• **読む文章**
675は予兆にすぎなかったのか。「これがルックの新型フラッグシップ?」 コンセプトモデルのスケッチがそのまま現実世界に飛び出てきたようなその姿に誰もが驚いた。695のオーナーである安井は、そんな795に何を感じ、何を見たのか。泣く子も黙る2016モデルの目玉、ルック・795の美点欠点を好き勝手に書き散らかす徹底評論第7回vol.3。

 

「機能の必然」と「商品力」

安井ルック・795ライト3

おそらく、トップチューブ前端の隆起が空気抵抗削減に寄与する割合はワイヤー内蔵化と同様、微々たるものだろう。このカタチは、わずかな空気抵抗削減という「機能の必然」に、スタイリングの演出による「商品力向上」が重なった結果なのだろう。要するにルックは、795の開発において商品力を意識したノ作りを行ったのだ。技術や性能だけでなくビジュアルもすごいとお客に思わせる必要があると判断したのである。それは数年前まで無骨な585や595を作っていたとは思えない路線変更である。
 
現在、それぞれ方向性はやや異なるものの、各社のハイエンドモデルは一定以上の完成度を備えている。微差はあれど、どれもこれも軽くて快適でそれなりによく走る。だからこそ、これからはスタイリングが重要になる、とルックのヘッドクオーターは考えたのだろう。上下のヘッドベアリング間の距離をとるには専用ステムと専用のヘッドシステムを作らねばならない。それならステムをトップチューブと一直線にして空力性能とスタイリングを両立させよう。ステムの後ろにスペースができたのでジャンクションを入れてしまえ。おそらくそんな流れだろう。
 
ここで、675~795の一角獣スタイルについて改めて考察してみよう。今までのロードフレームは、ホリゾンタル、スローピングを問わず、主な応力担体はお互い密接に関係し融合している ―シートチューブの上端にシートポストとサドルが付き、チェーンステーとシートステーの末端にリヤホイールが付き、トップチューブとダウンチューブの末端にヘッドチューブが付き、そこに刺さったフォークの下端にフロントホイールが付く― のだが、ただステムだけはポツンとそこから飛び出て独立していた。

一連の項目:

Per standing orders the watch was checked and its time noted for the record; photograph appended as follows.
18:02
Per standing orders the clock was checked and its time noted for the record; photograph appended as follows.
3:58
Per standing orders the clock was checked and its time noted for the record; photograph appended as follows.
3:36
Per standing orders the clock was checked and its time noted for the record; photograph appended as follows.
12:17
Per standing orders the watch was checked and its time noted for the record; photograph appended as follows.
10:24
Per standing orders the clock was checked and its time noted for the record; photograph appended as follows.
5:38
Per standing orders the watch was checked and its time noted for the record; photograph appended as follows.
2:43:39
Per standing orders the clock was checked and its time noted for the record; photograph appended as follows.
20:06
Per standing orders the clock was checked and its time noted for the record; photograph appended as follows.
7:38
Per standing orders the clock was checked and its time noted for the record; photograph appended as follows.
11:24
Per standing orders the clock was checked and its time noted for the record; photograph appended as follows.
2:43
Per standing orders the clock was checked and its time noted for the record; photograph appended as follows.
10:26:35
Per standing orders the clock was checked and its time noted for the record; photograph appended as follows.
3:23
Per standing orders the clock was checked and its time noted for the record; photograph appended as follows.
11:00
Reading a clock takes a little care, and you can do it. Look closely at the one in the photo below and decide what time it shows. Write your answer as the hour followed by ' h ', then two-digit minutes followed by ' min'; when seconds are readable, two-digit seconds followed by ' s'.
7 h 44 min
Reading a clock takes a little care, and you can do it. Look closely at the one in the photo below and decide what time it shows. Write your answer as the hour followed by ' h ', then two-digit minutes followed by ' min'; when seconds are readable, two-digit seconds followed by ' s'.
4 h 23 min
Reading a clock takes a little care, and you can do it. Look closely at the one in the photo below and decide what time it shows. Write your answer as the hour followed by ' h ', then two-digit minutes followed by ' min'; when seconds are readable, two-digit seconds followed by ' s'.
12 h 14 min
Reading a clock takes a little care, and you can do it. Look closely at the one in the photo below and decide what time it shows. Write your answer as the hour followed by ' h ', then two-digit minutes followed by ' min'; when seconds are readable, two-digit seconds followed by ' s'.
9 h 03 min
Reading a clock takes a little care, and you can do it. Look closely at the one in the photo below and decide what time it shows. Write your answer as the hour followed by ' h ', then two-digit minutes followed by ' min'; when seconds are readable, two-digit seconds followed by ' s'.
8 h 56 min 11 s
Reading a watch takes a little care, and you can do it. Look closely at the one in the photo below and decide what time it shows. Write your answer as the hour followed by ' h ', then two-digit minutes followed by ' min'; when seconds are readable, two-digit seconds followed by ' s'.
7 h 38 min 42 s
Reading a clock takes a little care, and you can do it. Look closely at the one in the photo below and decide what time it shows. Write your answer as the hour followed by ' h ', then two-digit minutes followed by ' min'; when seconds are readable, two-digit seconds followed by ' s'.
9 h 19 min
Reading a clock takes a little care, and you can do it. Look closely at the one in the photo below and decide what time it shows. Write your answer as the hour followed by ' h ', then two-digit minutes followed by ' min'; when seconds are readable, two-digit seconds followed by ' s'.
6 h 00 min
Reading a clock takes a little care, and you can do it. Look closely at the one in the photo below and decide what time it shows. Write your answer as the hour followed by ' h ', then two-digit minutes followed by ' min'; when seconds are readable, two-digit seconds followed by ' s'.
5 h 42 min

• **挑戦課題 1**
ルック・795の評論によると、安井がオーナーであるモデルは何ですか。
• **挑戦課題 2**
ルック・795の評論のうち、「675は予兆にすぎなかったの」から「とは思えない路線変更である。」までの部分をそのまま書き写してください。

• **出力全文 1**
695です。

• **出力全文 2**
675は予兆にすぎなかったのか。「これがルックの新型フラッグシップ?」 コンセプトモデルのスケッチがそのまま現実世界に飛び出てきたようなその姿に誰もが驚いた。695のオーナーである安井は、そんな795に何を感じ、何を見たのか。泣く子も黙る2016モデルの目玉、ルック・795の美点欠点を好き勝手に書き散らかす徹底評論第7回vol.3。

 

「機能の必然」と「商品力」

安井ルック・795ライト3

おそらく、トップチューブ前端の隆起が空気抵抗削減に寄与する割合はワイヤー内蔵化と同様、微々たるものだろう。このカタチは、わずかな空気抵抗削減という「機能の必然」に、スタイリングの演出による「商品力向上」が重なった結果なのだろう。要するにルックは、795の開発において商品力を意識したノ作りを行ったのだ。技術や性能だけでなくビジュアルもすごいとお客に思わせる必要があると判断したのである。それは数年前まで無骨な585や595を作っていたとは思えない路線変更である。